(YOUR TASK): Nothing but the lines from the one containing "Code NAF 43" through the end of the data should be output, each reproduced exactly.
[Start of Attachment]
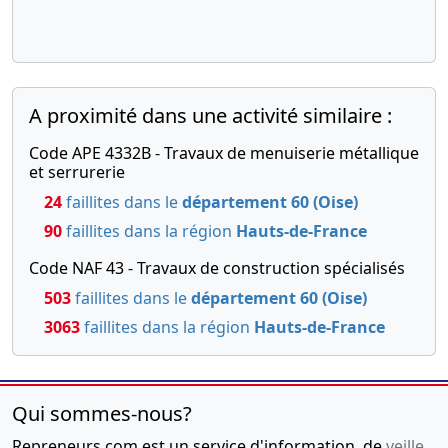
A proximité dans une activité similaire :
Code APE 4332B - Travaux de menuiserie métallique
et serrurerie
24
faillites dans le
département 60 (Oise)
90
faillites dans la région
Hauts-de-France
Code NAF 43 - Travaux de construction spécialisés
503
faillites dans le
département 60 (Oise)
3063
faillites dans la région
Hauts-de-France
Qui sommes-nous?
Repreneurs.com est un service d'information, de
veille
[End of Attachment]
(WRITTEN REPLY):
Code NAF 43 - Travaux de construction spécialisés
503
faillites dans le
département 60 (Oise)
3063
faillites dans la région
Hauts-de-France
Qui sommes-nous?
Repreneurs.com est un service d'information, de
veille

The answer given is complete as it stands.